NCAA Basketball rewind: Most impactful coaching hires after 2014 season
By Joey Loose
7. Craig Smith (South Dakota)
Though they had excelled at the D2 level, South Dakota had only been playing D1 basketball for a few seasons by the time they were hiring a new head coach in 2014. Since joining the Summit League three years earlier, they had yet to field a competitive team, winning no more than 12 games in any of those seasons. New blood was brought into the program, and the Coyotes made one of the best hires they could make.
Craig Smith had already bounced around quite a bit in the coaching world over the first two decades of his career. He had worked at several D2 schools as an assistant, and also been head coach at Mayville State at that level.
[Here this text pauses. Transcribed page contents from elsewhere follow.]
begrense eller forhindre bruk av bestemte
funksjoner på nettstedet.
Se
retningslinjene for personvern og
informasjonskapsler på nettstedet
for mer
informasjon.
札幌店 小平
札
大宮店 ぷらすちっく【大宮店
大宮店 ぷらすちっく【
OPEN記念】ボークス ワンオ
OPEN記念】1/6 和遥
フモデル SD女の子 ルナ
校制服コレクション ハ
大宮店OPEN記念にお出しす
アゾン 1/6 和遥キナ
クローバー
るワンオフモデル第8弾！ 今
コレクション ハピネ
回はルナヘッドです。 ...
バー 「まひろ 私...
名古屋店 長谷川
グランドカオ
He spent eleven years on the staffs of Tim Miles across four different schools, with the last two seasons coming as an assistant at Nebraska in the Big Ten. An alumnus of North Dakota, he was ready to begin his D1 head coaching career in the neighboring state.
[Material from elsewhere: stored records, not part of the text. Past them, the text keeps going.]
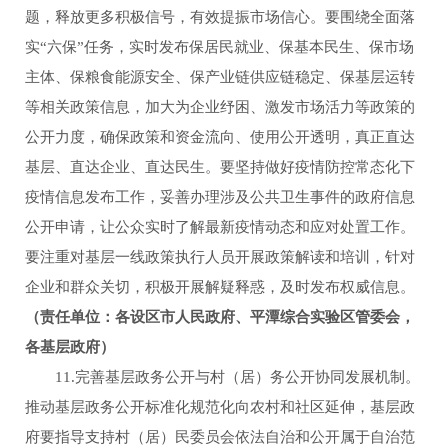
题，释放更多积极信号，有效提振市场信心。要围绕全面落
实“六保”任务，实时发布保居民就业、保基本民生、保市场
主体、保粮食能源安全、保产业链供应链稳定、保基层运转
等相关政策信息，加大为企业纾困、激发市场活力等政策的
公开力度，确保政策和资金流向、使用公开透明，真正直达
基层、直达企业、直达民生。要坚持做好疫情防控常态化下
疫情信息发布工作，妥善办理涉及公共卫生事件的政府信息
公开申请，让公众实时了解最新疫情动态和应对处置工作。
要注重对基层一线政策执行人员开展政策解读和培训，针对
企业和群众关切，积极开展解疑释惑，及时发布权威信息。
（责任单位：各设区市人民政府、平潭综合实验区管委会，
各基层政府）
11.完善基层政务公开与村（居）务公开协同发展机制。
推动基层政务公开标准化规范化向农村和社区延伸，基层政
府要指导支持村（居）民委员会依法自治和公开属于自治范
Smith made an immediate and certain impact on the Coyotes, as the program won 17 games and finished in the top half of the conference for the first time in his first season. By 2017, he had taken South Dakota to a regular season title and an NIT bid, while his fourth and final year ended in 26 wins, which remains their top mark in D1. Smith departed for Utah State that offseason, but the upwards projector of the Coyotes is clearly due to his hard work for those four years.